LEMURS dataset: Large-scale multi-detector ElectroMagnetic Universal Representation of Showers
Peter McKeown, Piyush Raikwar, Anna Zaborowska
TL;DR
LEMURS tackles the need for scalable, cross-detector fast calorimeter simulations by providing a large-scale electromagnetic shower dataset across five detectors with diverse geometries. It introduces the Universal grid Representation to describe showers in a detector-agnostic, high-granularity 3D voxel grid, enabling transfer of fast-simulation concepts between detectors. The dataset comprises nearly 1 million EM showers per detector for training and a carefully designed 1,000-shower testing grid for physics validation, generated with Geant4 Par04 via the ddfastsim workflow and released openly in HDF5. This open resource, together with reproducible code and validation demonstrating practical utility (e.g., CaloDiT-2 pretraining), supports benchmarking, cross-detector studies, and foundation-model development in calorimetry for high-energy physics.
Abstract
We present LEMURS: an extensive dataset of simulated calorimeter showers designed to support the development and benchmarking of fast simulation methods in high-energy physics, most notably providing a step towards the development of foundation models.
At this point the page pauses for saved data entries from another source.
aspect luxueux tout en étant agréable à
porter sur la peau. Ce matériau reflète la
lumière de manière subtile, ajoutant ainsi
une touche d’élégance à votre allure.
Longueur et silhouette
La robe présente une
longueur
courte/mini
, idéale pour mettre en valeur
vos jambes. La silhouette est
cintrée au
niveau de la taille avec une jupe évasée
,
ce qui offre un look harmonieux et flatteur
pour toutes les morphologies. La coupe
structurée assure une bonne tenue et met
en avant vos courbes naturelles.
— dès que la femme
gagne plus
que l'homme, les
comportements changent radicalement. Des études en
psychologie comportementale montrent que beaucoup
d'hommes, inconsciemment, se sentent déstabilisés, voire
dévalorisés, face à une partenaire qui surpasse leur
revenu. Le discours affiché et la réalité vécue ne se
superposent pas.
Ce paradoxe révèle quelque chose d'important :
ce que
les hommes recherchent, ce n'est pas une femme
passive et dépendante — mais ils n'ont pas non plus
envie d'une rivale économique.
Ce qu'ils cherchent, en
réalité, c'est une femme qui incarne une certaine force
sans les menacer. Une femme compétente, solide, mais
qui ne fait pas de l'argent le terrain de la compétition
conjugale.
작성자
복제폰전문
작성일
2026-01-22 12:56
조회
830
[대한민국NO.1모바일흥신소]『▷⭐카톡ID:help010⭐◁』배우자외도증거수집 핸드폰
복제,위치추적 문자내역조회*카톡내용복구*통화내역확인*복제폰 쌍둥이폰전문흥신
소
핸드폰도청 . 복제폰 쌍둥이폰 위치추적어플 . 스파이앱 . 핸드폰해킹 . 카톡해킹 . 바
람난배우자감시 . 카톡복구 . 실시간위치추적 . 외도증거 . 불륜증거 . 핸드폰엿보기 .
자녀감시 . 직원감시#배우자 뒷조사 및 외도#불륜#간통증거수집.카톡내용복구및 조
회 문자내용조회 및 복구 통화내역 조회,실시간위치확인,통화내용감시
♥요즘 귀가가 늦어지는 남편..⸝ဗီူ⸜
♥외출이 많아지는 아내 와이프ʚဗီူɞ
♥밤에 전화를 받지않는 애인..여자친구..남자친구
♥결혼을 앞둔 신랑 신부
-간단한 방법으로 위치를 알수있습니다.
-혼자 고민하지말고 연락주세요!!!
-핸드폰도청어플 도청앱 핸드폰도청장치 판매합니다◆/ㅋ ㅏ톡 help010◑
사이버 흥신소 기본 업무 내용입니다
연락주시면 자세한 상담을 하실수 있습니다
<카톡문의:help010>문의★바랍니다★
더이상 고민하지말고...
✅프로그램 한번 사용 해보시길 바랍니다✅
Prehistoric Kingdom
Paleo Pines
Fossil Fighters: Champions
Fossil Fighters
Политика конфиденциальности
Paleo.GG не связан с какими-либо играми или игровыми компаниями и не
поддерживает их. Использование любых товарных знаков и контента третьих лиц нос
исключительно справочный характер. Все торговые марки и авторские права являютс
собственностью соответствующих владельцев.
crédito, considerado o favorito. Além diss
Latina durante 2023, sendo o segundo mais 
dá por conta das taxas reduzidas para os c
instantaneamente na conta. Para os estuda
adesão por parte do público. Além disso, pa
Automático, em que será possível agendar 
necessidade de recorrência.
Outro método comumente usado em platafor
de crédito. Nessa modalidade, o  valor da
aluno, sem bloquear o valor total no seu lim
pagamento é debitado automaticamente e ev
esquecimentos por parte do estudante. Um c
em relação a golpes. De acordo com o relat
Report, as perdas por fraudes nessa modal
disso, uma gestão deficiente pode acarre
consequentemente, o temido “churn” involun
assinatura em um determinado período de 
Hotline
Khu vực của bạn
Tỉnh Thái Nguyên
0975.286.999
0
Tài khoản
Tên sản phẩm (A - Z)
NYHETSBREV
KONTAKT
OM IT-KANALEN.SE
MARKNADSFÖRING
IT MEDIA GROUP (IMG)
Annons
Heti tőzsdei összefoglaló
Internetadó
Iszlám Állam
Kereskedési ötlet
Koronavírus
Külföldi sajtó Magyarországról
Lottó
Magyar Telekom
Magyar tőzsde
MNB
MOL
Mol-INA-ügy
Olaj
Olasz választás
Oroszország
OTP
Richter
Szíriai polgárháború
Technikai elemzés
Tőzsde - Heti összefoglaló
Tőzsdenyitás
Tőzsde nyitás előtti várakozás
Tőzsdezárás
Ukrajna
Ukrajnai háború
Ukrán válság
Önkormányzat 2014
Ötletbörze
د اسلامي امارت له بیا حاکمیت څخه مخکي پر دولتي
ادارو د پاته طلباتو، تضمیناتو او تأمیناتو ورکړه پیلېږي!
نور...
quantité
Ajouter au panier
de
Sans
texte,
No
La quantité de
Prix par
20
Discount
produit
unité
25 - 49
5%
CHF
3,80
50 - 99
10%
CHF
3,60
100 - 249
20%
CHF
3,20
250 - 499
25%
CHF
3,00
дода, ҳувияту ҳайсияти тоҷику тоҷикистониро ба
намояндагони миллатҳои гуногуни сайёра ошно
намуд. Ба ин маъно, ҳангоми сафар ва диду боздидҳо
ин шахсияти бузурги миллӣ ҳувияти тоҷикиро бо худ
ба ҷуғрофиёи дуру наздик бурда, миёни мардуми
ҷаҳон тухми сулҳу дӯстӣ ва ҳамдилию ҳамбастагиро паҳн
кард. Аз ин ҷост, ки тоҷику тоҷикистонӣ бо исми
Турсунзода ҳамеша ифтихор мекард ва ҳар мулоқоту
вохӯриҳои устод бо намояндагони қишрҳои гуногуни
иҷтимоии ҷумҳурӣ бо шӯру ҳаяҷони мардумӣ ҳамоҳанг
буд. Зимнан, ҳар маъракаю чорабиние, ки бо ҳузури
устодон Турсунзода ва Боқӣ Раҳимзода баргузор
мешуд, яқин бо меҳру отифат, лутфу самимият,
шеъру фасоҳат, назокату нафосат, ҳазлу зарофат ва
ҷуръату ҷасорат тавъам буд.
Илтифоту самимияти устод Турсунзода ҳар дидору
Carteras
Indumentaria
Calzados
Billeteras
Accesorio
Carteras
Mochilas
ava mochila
This new dataset is more robust than the well-established CaloChallenge dataset 2, featuring substantially greater statistics, a wider range of incident angles in the detector, and most crucially multiple detector geometries (including more realistic calorimeters). The dataset is provided in HDF5 format, with a file structure inspired by the CaloChallenge shower representation while also including more variables. LEMURS scale and diversity make it particularly suitable for development of foundation models and has been used in the CaloDiT-2 model, a pre-trained model released in the community standard simulation toolkit Geant4 (version 11.4.beta). All data and code for generation and analysis are openly accessible, facilitating reproducibility and reuse across the community.